*Suriye, yakın ve uzak tarihlerde; Rusya'nın veya ABD'nin vilayeti oldu mu? HAYIR!

*Halep'te, Hama'da, Humus'ta ve Şam'da; Amerikalılar veya Ruslar veya Suudiler yaşadılar mı? HAYIR!

*Bırakalım uzak ve yakın tarihi; bugün Suriye'de yaşayan halkın çoğu; Rus mu? Amerikalı mı? İngiliz mi? Avrupalı mı? HAYIR!

*Bu soruların tümünün yanıtı; negatiftir; HAAYIR! diye cevaplandırılır.

*Bırakın eski tarihleri; Bugün dahi, Suriye halkının çoğu TÜRKMENDİR-TÜRKTÜR.
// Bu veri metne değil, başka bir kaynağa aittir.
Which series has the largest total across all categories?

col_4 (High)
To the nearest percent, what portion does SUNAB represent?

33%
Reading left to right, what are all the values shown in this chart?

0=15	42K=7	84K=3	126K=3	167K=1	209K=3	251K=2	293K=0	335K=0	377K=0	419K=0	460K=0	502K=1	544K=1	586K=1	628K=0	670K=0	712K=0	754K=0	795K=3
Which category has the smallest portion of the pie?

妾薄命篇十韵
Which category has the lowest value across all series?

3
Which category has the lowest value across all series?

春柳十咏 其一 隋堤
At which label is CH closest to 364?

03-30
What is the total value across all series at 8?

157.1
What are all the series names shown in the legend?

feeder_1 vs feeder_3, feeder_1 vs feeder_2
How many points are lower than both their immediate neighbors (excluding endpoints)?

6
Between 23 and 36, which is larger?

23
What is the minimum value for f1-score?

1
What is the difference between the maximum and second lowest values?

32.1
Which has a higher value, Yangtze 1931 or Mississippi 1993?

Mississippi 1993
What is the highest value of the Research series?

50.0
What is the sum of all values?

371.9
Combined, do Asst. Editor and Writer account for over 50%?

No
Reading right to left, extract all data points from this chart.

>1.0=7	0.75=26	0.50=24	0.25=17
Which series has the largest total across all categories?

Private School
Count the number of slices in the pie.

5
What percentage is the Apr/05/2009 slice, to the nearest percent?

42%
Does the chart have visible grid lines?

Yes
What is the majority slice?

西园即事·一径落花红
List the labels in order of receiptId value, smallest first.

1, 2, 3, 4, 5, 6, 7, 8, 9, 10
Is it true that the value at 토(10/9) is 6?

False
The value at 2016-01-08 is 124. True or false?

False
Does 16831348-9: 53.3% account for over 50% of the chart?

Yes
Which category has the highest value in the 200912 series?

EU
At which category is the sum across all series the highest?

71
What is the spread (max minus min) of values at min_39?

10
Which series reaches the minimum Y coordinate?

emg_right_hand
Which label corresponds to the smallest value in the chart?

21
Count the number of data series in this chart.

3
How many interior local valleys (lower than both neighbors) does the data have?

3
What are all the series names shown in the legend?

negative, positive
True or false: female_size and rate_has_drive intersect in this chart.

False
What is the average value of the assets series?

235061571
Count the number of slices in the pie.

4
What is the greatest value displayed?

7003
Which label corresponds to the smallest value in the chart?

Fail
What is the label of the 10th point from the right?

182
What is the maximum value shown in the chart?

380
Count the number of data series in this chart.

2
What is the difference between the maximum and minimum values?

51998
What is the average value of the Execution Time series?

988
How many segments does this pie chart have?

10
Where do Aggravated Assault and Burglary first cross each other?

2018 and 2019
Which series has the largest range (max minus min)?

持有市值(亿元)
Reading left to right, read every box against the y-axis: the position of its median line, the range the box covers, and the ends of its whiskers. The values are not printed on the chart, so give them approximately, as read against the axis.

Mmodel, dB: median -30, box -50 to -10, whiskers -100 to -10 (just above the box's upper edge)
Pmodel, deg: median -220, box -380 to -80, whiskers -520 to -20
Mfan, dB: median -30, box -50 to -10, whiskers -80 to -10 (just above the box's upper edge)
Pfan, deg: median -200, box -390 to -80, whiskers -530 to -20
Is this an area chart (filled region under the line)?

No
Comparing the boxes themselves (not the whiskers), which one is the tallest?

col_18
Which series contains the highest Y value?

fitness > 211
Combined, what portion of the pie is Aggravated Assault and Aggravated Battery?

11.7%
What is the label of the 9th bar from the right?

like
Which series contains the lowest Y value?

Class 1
Kan içici hain; babadan oğula diktatör oğlu diktatörün, (katil oğlu katilin) zulmünden ve işkencelerinden kaçabilen Suriye halkı da; sömürgeci batı ve kuzey devletlerine değil; Türkiye'ye sığınabiliyorlar. Başka halklar ve devletler o zavallılara kucak açmıyor; ekmek vermiyor.

O kaçanlarınHepsi de, mükemmel Türkçe konuşuyorlar.

Suriye devletine ilgi duyan ve orada üs kuran diğer devletlerin çoğu ise; halkını katletmekte olan diktatörle iyi geçinerek veya ona hoş görünerek; katledilen o halkın sırtından rüşvetler ve menfaatlerle, çıkarlar sağlamanın peşinde koşuyorlar.

Suriye problemi çözülecekse, o çözümde EN FAZLA SÖZ HAKKI, TÜRKİYE CUMHURİYETİNDE  OLMAK GEREKİR.

Rusya'nın, ABD'nin veya Avrupa'nın getireceği çözümler; çoğunluğu Türk ve Türkmen olan Suriye halkının yararına olamaz! Kanlı diktatörün zulmünden kaçanlar da; yalnız bizim ülkemize sığınıyor. Ne batıdaki, ne doğudaki, ne kuzeydeki, ne de güneydeki devletlerin hiçbiri; çocuklarını ve kendi canını kurtarmak için perişan bir halde yollara düşen o zavallı halka kucak açmıyorlar. Onları biz bakıp barındırıyor ve besliyoruz.

Tüm bu ve başka birçok nedenlerle; Suriye'nin geleceği konusunda son sözü söyleme hakkı; Türkiye Cumhuriyetinin ve onun yetkililerinindir.